For retailers that sell apparel, having a fulfillment center experienced in returns is a mandatory part of the process. Being able to quickly and accurately swap out size changes and process returned inventory keeps revenue coming in and public reviews satisfied, which is why fulfillment companies like eFulfillment Service offer the technology and resources to make this process as seamless as possible.

4. Dead Stock Costs Too Much

Let’s face it, nearly every retailer has SKUs they need to manage but just don’t sell in high volumes.

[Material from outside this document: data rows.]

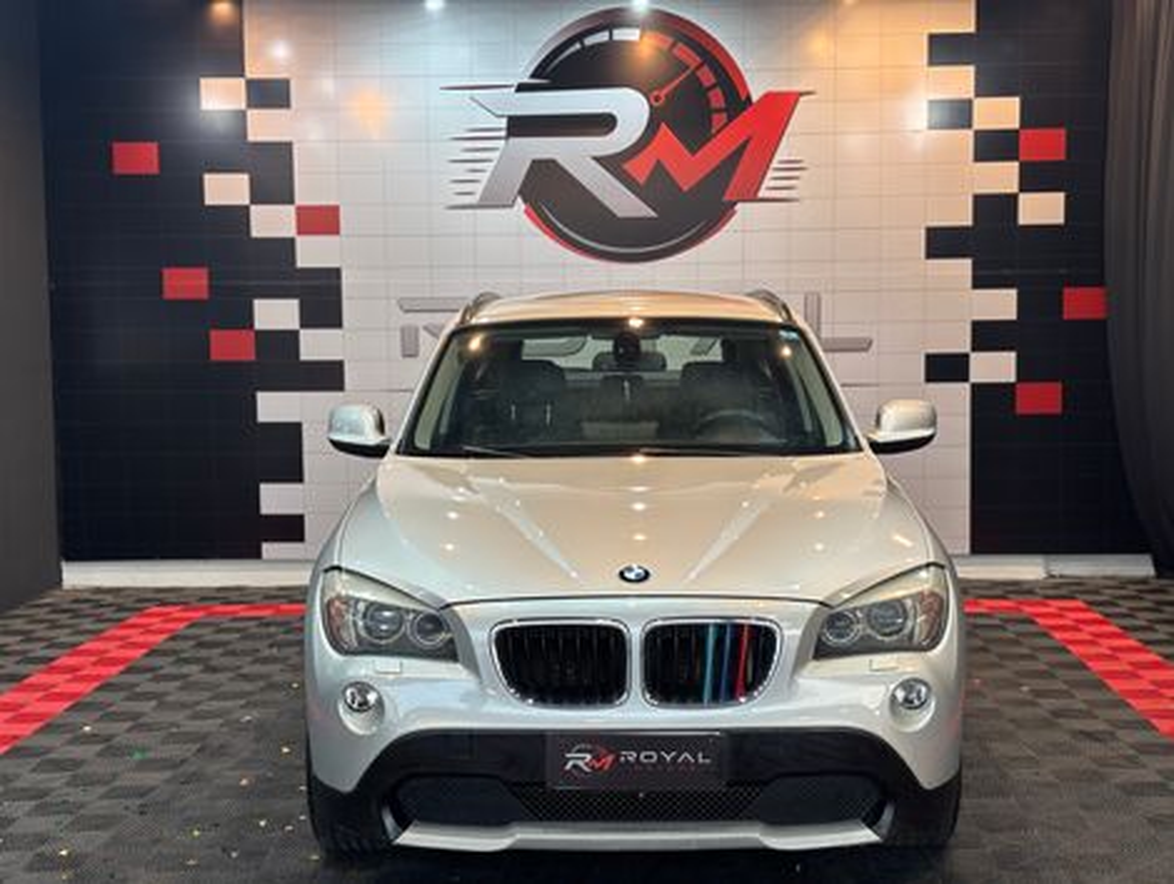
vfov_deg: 28.1
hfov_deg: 36.8
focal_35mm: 52
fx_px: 1766
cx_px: 587
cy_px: 442
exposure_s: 1/60
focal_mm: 5.96
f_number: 1.6
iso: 32
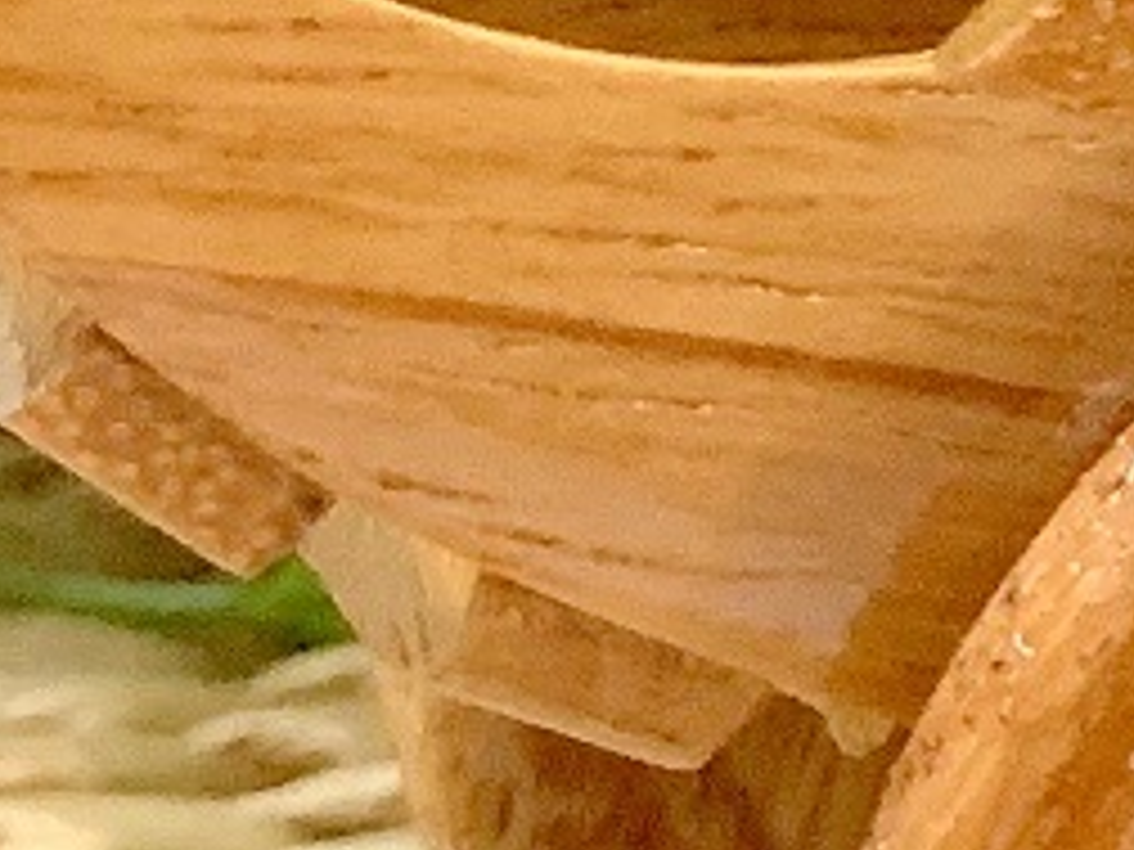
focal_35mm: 208
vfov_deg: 7.1
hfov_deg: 8.5
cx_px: 2916
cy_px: -274
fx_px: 6814
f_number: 1.8
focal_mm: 4.25
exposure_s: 1/25
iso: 320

This is normal for many types of products, whether it’s skincare products, apparel, or hi-tech devices. Many fulfillment companies make more money when retailers ship products than they do when inventory sits on a pallet for months at a time, so they incentivize companies who move high volumes. Additionally, warehouses located in expensive commercial areas, like Miami or San Diego or New York, charge more per cubic foot of space than fulfillment centers located in more strategically advantageous areas.

Online retailers must always make sure their fulfillment center has a fee structure that doesn’t penalize them for their inevitable dead stock.

5. Mitigating Risk

The greatest fear of any successful online seller is that which they can’t control.

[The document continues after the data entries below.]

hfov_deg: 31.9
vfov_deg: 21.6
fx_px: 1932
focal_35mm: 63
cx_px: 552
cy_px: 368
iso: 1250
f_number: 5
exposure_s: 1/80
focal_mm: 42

Some fulfillment centers out there will not only mandate extremely high shipping volumes, they’ll even purchase and private label competitive products with no prior warning, which may even result in the fulfillment company telling a client they can no longer work together.

Working with fulfillment partners offering less stringent requirements on volume can alleviate that risk. Many successful retailers will use multiple fulfillment centers for their needs in order to protect themselves in the event that their relationship with one fulfillment vendor is terminated. Additionally, many retailers are more cognizant of fulfillment companies that may actually compete with them, and make sure to choose a partner that will look out for their best interests.

There is no magic bullet to creating a successful ecommerce company. It takes vision, organization, and willpower, but it’s also a rewarding field that can bring financial independence to anyone, regardless of background or even education.

Choosing the right order fulfillment center is a critical component in a successful ecommerce seller, and everyone – both startups and established businesses – should thoroughly review their fulfillment solutions on a regular basis.